Work required: Lay out as a Markdown table with the columns No. and Line only the lines between the one containing "browser console for more information)" and the one containing "Visit our other sites", inclusive, numbering each row and leaving out blank lines. Omit the pictures from the table.

Record set:
++++++

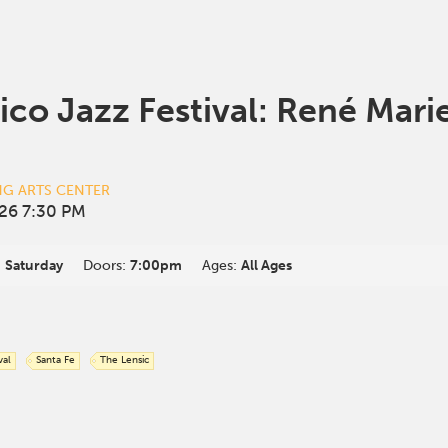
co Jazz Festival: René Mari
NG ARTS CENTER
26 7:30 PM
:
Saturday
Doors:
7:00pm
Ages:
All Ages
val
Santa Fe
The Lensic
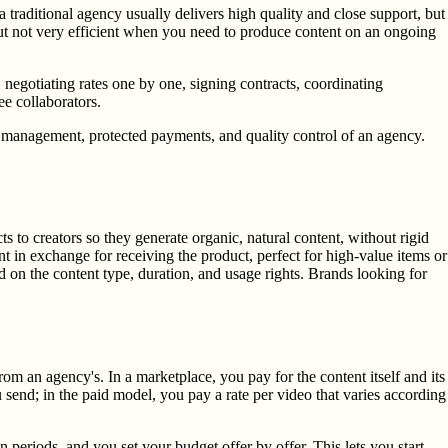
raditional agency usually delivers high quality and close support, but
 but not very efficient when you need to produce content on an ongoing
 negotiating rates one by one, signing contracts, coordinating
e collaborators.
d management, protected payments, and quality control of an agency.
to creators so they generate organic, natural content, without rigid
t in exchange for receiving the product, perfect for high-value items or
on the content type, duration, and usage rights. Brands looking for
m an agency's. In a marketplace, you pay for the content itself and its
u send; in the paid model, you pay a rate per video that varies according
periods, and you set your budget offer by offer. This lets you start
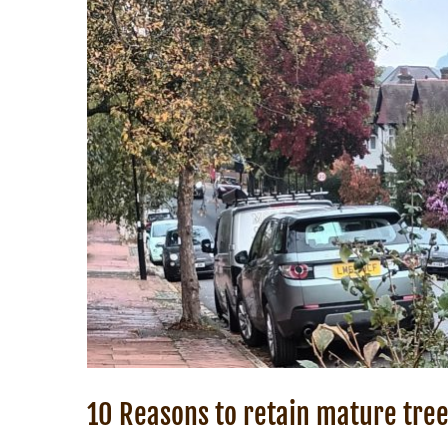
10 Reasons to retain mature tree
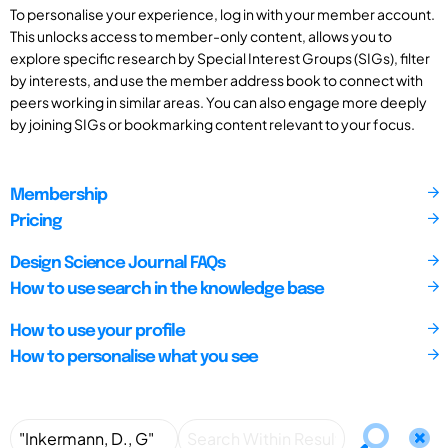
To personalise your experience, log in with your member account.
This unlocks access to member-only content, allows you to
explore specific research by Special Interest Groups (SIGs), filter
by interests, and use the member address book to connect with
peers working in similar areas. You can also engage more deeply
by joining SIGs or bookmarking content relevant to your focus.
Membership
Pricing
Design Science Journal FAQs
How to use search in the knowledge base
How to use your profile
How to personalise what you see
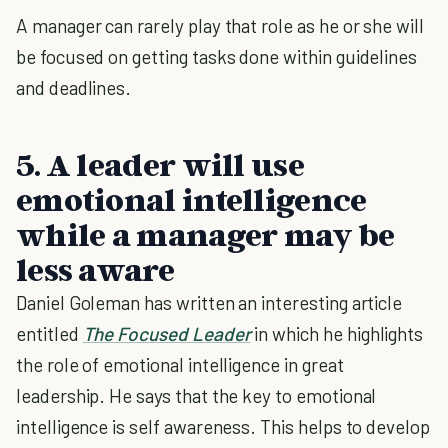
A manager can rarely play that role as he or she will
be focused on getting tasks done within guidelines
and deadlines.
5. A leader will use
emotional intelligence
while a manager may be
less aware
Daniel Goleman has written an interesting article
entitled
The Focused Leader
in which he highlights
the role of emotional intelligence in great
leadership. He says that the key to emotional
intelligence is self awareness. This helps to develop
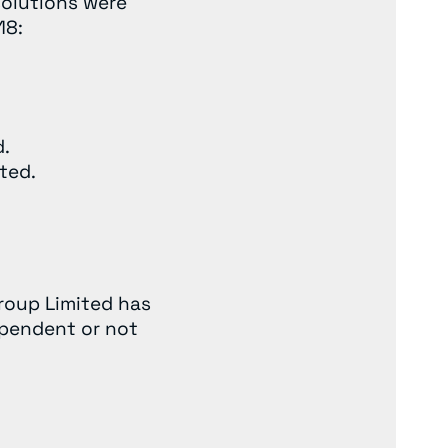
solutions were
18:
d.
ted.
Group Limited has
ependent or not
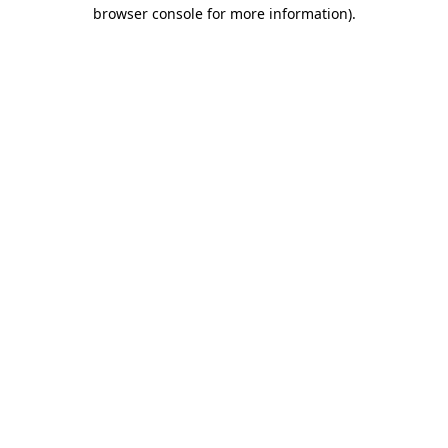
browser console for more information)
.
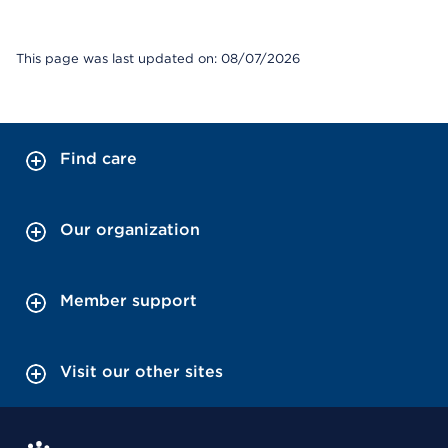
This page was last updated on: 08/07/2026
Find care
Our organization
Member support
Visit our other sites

++++++

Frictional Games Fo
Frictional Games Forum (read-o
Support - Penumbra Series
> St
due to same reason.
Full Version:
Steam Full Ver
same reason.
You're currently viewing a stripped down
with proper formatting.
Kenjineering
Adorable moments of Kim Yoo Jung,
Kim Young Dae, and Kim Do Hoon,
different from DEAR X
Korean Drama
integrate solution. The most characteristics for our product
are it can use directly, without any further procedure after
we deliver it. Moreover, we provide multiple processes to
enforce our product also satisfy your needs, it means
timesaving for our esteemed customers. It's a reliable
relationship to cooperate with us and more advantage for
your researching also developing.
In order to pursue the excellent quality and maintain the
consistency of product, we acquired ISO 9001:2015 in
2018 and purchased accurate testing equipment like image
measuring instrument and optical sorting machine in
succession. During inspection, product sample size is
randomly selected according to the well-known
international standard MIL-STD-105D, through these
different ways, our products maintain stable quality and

++++++

Response below:
| No. | Line |
|---|---|
| 1 | browser console for more information) |
| 2 | . |
| 3 | This page was last updated on: 08/07/2026 |
| 4 | Find care |
| 5 | Our organization |
| 6 | Member support |
| 7 | Visit our other sites |